» Instruction: Only the lines from the one containing "postojećih višestambenih zgrada na području" through the end of the data belong in the answer; reproduce them exactly.

» Dataset entries:
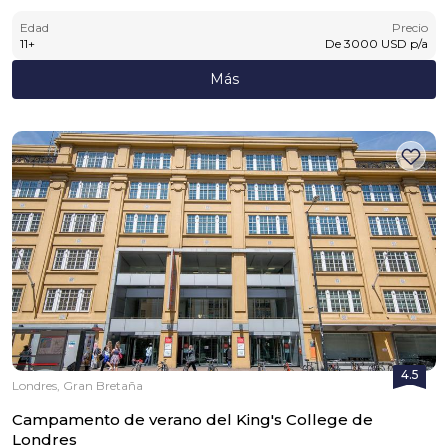
Edad
Precio
11
+
De
3000
USD
p/a
Más
4.5
Londres, Gran Bretaña
Campamento de verano del King's College de
Londres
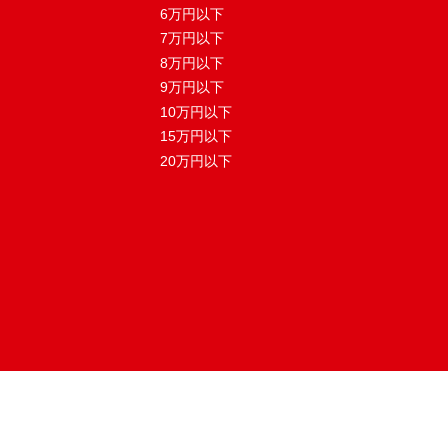
6万円以下
7万円以下
8万円以下
9万円以下
10万円以下
15万円以下
20万円以下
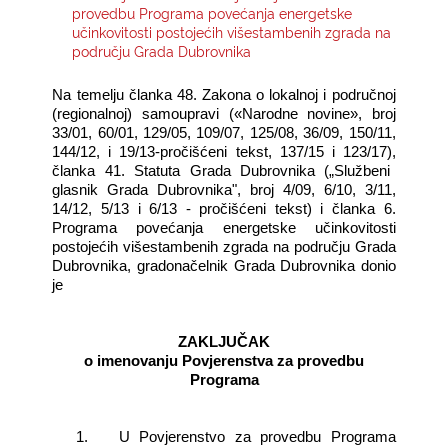
provedbu Programa povećanja energetske
učinkovitosti postojećih višestambenih zgrada na
KONTAKTI
području Grada Dubrovnika
Na temelju članka 48. Zakona o lokalnoj i područnoj
(regionalnoj) samoupravi («Narodne novine», broj
33/01, 60/01, 129/05, 109/07, 125/08, 36/09, 150/11,
144/12, i 19/13-pročišćeni tekst, 137/15 i 123/17
),
članka 41. Statuta Grada Dubrovnika („Službeni
glasnik Grada Dubrovnika", broj 4/09, 6/10, 3/11,
14/12, 5
/13 i 6/13 - pročišćeni tekst) i
članka 6.
Programa povećanja energetske učinkovitosti
postojećih višestambenih zgrada na području Grada
Dubrovnika, gradonačelnik Grada Dubrovnika donio
je
ZAKLJUČAK
o imenovanju Povjerenstva za provedbu
Programa
1.
U Povjerenstvo za provedbu Programa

» Answer to this problem:
postojećih višestambenih zgrada na području Grada
Dubrovnika, gradonačelnik Grada Dubrovnika donio
je
ZAKLJUČAK
o imenovanju Povjerenstva za provedbu
Programa
1.
U Povjerenstvo za provedbu Programa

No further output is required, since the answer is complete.